FORT WORTH, Texas — With pointy red gnome hats, a cruise giveaway and plenty of balloons, Travelocity turned sweet 16 last month.
But it hasn't been all cupcakes and champagne for the Southlake, Texas-based travel website that operates a customer contact center in Hanover Industrial Estates.
Once considered a trailblazer, Travelocity has struggled for the past few years to keep up with competitors like Expedia or Priceline.
"We weren't moving as fast as we needed to," CEO Carl Sparks said about newer, nimbler competitors. "We're 16 and so sometimes we think of ourselves as one of the elderly companies in the space because we were around since its inception. ... Yet 16 is quite young for a multibillion-dollar company."
Since Sparks took the top job a year ago, he and his executive team have refocused the company on hotel products, build-your-own-vacation packages and mobile devices. In February, the company launched its first iPad app, which allows users to book airline tickets, hotels and rental cars from their tablets and offers hotel deals exclusive to its mobile users. Created in 1996 by the Sabre Group, then part of American Airlines' parent, AMR Corp., Travelocity first offered travel content to consumers browsing the Web with 28.8 Kbps modems. Within a year, they could buy airline tickets, book hotels and reserve rental cars on the site.
As dot-coms hit Wall Street with soaring initial public offerings, Travelocity became publicly traded in 2000 through its acquisition of Preview Travel. But it faced increasing competition from Expedia, which was adding to its hotel offerings, and Orbitz, a new site founded by a group of U.S. airlines.
As Travelocity slipped out of first place, Sabre Holdings brought the company back into the fold and combined it with Lastminute.com, a European travel site. In 2007, Sabre was taken private by Texas Pacific Group and Silver Lake Partners in a $5 billion deal.

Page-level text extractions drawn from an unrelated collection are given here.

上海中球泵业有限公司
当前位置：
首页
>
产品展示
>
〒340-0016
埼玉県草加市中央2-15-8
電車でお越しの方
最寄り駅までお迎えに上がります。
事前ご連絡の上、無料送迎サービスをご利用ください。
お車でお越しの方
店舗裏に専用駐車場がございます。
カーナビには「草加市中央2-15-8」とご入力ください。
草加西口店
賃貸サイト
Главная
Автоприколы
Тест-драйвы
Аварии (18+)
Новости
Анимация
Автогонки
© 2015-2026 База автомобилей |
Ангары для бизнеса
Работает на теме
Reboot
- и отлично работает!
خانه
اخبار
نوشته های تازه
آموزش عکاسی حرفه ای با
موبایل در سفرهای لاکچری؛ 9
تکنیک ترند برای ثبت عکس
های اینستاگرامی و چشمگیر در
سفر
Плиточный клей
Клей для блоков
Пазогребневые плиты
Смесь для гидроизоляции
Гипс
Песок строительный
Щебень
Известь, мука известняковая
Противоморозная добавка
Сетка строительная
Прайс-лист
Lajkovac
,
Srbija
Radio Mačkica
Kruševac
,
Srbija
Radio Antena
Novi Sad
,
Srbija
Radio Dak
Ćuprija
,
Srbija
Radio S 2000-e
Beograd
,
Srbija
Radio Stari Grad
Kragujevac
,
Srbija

In a survey Harteveldt conducted late last year, 13 percent of consumers said they used Travelocity to book their leisure/personal travel within the previous 12 months, as many as Priceline, Orbitz and Hotels.com. Expedia ranked first, with 21 percent.
When Sparks came in as CEO last April, he recognized that having staff spread among three offices hurt the company by slowing down business decisions. Sparks, who previously was president of Gilt Groupe, an online fashion retailer, and had worked at Expedia and Hotels.com, closed Travelocity's offices in New York and San Francisco, consolidating employees at its Texas headquarters.

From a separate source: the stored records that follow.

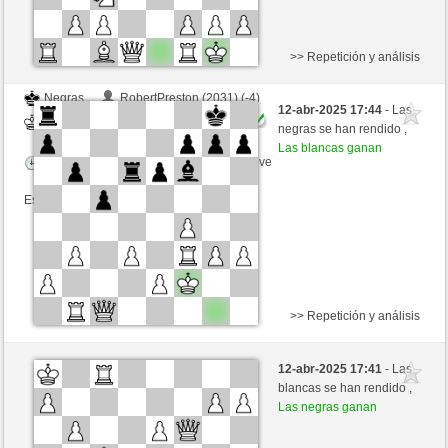
>> Repetición y análisis
Negras
RobertPreston (2031) (-4)
12-abr-2025 17:44
- Las
Blancas
Kenshiro (2360) (+4)
negras se han rendido ,
Las blancas ganan
Tiempo: 2 minutes/side + 0 seconds/move
Esta partida es por puntos
>> Repetición y análisis
Negras
RobertPreston (2050) (-5)
12-abr-2025 17:41
- Las
Blancas
Kenshiro (2355) (+5)
blancas se han rendido ,
Las negras ganan
Tiempo: 2 minutes/side + 0 seconds/move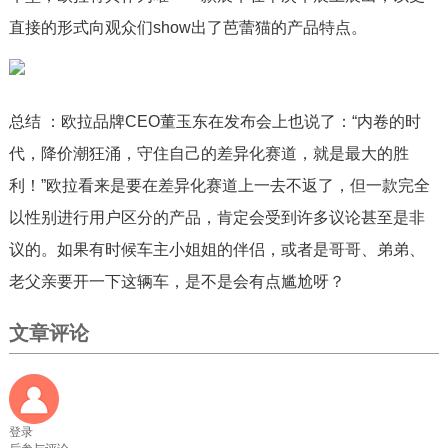
直接的形式向观众们show出了芭蕾猫的产品特点。
总结 ：欧拉品牌CEO董玉东在发布会上也说了：“内卷的时
代，降价潮狂涌，守住自己的差异化赛道，就是最大的胜
利！”欧拉看来是要在差异化赛道上一去不返了，但一款完全
以性别进行用户区分的产品，肯定会受到许多议论甚至是非
议的。如果有时候车主小姐姐的伴侣，或者是哥哥、弟弟、
老父亲要开一下这辆车，是不是会有点尴尬呀？
文章评论
登录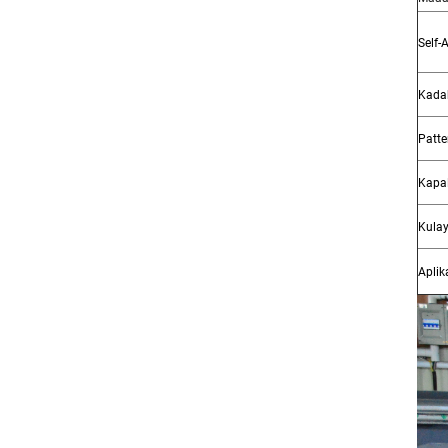
Self-
Kadak
Patte
Kapal
Kulay
Aplik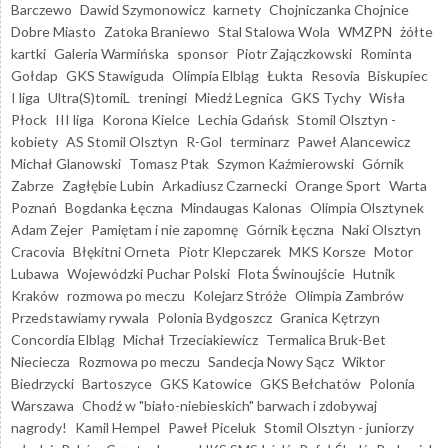
Barczewo
Dawid Szymonowicz
karnety
Chojniczanka Chojnice
Dobre Miasto
Zatoka Braniewo
Stal Stalowa Wola
WMZPN
żółte
kartki
Galeria Warmińska
sponsor
Piotr Zajączkowski
Rominta
Gołdap
GKS Stawiguda
Olimpia Elbląg
Łukta
Resovia
Biskupiec
I liga
Ultra(S)tomiL
treningi
Miedź Legnica
GKS Tychy
Wisła
Płock
III liga
Korona Kielce
Lechia Gdańsk
Stomil Olsztyn -
kobiety
AS Stomil Olsztyn
R-Gol
terminarz
Paweł Alancewicz
Michał Glanowski
Tomasz Ptak
Szymon Kaźmierowski
Górnik
Zabrze
Zagłębie Lubin
Arkadiusz Czarnecki
Orange Sport
Warta
Poznań
Bogdanka Łęczna
Mindaugas Kalonas
Olimpia Olsztynek
Adam Zejer
Pamiętam i nie zapomnę
Górnik Łęczna
Naki Olsztyn
Cracovia
Błękitni Orneta
Piotr Klepczarek
MKS Korsze
Motor
Lubawa
Wojewódzki Puchar Polski
Flota Świnoujście
Hutnik
Kraków
rozmowa po meczu
Kolejarz Stróże
Olimpia Zambrów
Przedstawiamy rywala
Polonia Bydgoszcz
Granica Kętrzyn
Concordia Elbląg
Michał Trzeciakiewicz
Termalica Bruk-Bet
Nieciecza
Rozmowa po meczu
Sandecja Nowy Sącz
Wiktor
Biedrzycki
Bartoszyce
GKS Katowice
GKS Bełchatów
Polonia
Warszawa
Chodź w "biało-niebieskich" barwach i zdobywaj
nagrody!
Kamil Hempel
Paweł Piceluk
Stomil Olsztyn - juniorzy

He also added more executives with experience in e-commerce and continues to hire developers to create products and apps. And instead of trying to make Travelocity all things to consumers, Sparks decided to focus on three areas: hotels, vacation packages and mobile platforms.
"We could do a lot more with this brand than we have," Sparks said, adding that he is pleased with the past year's progress. "It's done well. We're very proud of the fact that we're large and we're profitable and we're growing again.
"Our biggest markets — the U.S., the U.K. and France — we are now growing in all three of those markets. We are taking share, we think, in a number of those markets across multiple product categories."